Até o momento de publicação desse artigo, a chanceler Merkel fez jus á sua postura de ficar na encolha, porém Peter Altmeier, seu cão de guarda, braço-direito, especialido em “tirar as castanhas do fogo” e ocupa o cargo de Chefe da Chancelaria declarou: “Estou convencido que o centro é mais forte do que os populistas acreditam“.Vale mencionar que no fim de semana, o partido de direita populista, Alternativa para a Alemanha (AfD, na sigla) desbancou sua diretora e “escorregou” ainda mais para a direita xenofóbica e cravou no seu programa eleitora, o intúito de sair da Zona do Euro. Se tornou um hábito da elite política em bagatelizar forças ocultas não bem-vindas e contra quais nao se tem um Plano B. Vindo de Altmeier, braço-direito de Merkel, essa declaração não surpreende.

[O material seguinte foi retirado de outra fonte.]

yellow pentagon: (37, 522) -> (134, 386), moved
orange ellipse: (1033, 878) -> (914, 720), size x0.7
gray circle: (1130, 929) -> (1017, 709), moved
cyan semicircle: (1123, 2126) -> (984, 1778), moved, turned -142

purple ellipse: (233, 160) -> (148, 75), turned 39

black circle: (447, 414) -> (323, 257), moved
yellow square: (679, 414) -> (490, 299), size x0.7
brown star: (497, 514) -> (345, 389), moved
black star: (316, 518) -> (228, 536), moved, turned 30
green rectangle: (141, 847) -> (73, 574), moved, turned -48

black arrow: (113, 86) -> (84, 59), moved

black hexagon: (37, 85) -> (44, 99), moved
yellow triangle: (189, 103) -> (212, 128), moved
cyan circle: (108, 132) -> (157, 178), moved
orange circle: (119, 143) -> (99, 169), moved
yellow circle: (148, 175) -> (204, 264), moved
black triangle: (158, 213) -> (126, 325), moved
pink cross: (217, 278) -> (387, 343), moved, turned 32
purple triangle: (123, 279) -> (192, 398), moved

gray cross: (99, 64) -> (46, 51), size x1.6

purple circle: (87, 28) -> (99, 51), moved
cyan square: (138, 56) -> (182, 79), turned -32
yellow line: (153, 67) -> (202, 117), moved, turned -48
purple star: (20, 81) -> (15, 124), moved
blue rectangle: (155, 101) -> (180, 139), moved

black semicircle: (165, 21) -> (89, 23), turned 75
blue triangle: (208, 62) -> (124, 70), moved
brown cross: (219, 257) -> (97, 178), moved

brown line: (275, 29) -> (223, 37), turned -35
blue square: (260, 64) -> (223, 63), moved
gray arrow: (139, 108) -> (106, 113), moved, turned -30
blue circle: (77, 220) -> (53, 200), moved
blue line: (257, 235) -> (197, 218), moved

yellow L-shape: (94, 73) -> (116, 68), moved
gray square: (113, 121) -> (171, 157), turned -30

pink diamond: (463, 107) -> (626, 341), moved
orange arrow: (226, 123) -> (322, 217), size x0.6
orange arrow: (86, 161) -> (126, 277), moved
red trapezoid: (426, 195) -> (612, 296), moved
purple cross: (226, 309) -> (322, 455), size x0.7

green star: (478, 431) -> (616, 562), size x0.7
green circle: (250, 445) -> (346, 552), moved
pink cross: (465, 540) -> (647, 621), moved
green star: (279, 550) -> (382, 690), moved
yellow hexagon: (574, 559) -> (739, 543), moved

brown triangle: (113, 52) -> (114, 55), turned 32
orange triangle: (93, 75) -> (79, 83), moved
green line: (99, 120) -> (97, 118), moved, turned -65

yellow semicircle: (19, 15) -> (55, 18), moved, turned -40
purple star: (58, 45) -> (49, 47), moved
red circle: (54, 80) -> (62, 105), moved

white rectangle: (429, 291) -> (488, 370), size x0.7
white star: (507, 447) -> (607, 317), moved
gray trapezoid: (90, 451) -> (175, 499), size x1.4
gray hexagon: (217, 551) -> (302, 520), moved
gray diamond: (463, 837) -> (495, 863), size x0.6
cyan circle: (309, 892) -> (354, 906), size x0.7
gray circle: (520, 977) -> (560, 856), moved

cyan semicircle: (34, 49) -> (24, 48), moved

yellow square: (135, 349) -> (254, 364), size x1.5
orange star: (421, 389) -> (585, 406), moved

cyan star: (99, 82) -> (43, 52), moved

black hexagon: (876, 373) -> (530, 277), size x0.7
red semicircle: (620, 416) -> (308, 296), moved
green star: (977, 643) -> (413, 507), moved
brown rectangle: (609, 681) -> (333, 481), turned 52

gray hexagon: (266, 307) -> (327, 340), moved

O alívio é igualmente entendível e bem-vindo. Porém, comemorar que Marine Le Pen, no âmbito dos números, não saiu vencedora do primeiro turno é tampar o sol com a peneira. A França é um país altamente dividido, partido ao meio entre os “sacerdotes” de Macron e os pitbull de Marine Le Pen. E se a França chegou a esse ponto é porque quase o tempo todo que  governou, François Hollande (que entrará para a história como o presidente com menor percentual de aceitação da França e que) entrou no Palácio do Eliseu para ser o Robin Hood da Europa, tirar dos ricos para dar aos pobres, deixou abandonadas as periferias de Paris, um barril de pólvoras social, teve desemprego aumentado consideravelmente e não teve nenhum plano para contra-atacar a onda de xenofobia e de racismo que, há tempos, vem acometendo a França de forma gravíssima e visível no dia-a-dia.

Macron

Macron terá que ser muito hábil para reverter um quadro quase irreversível: unificar um país altamente dividido. A vantagem de Macron é que, ao contrário dos alemães que já estão saturados do governo Merkel e se distanciam cada vez mais da política, Macron tem a chance de começar de novo. Que Hollande foi seu Mentor poder ser um fardo, ou não. Tudo vai depender da habilidade do jovem de 39 anos e da promessa que feita por ele na noite de domingo (23) antes de festejar com seus aliados em restaurante no Quartier Montparnasse, de “ser presidente de todos os franceses”. Para isso, Macron precisa, primeiramente, sair vitorioso do segundo turno. Mesmo que ainda na noite de domingo, o candidato dos republicanos, François Fillon e o candidato da esquerda, Benoit Hamon, terem pedido para seus eleitores darem seus votos a Macron para “evitar Le Pen”, depois dos prognósticos concernentes ao BREXIT e á eleição de um louco para a Casa Branca em novembro de 2016, é melhor esperar o resultado final das apurações. O que sabemos hoje e adaptando uma frase de Renato Russo: Na França “tudo está perdido, mas existem possibilidades”.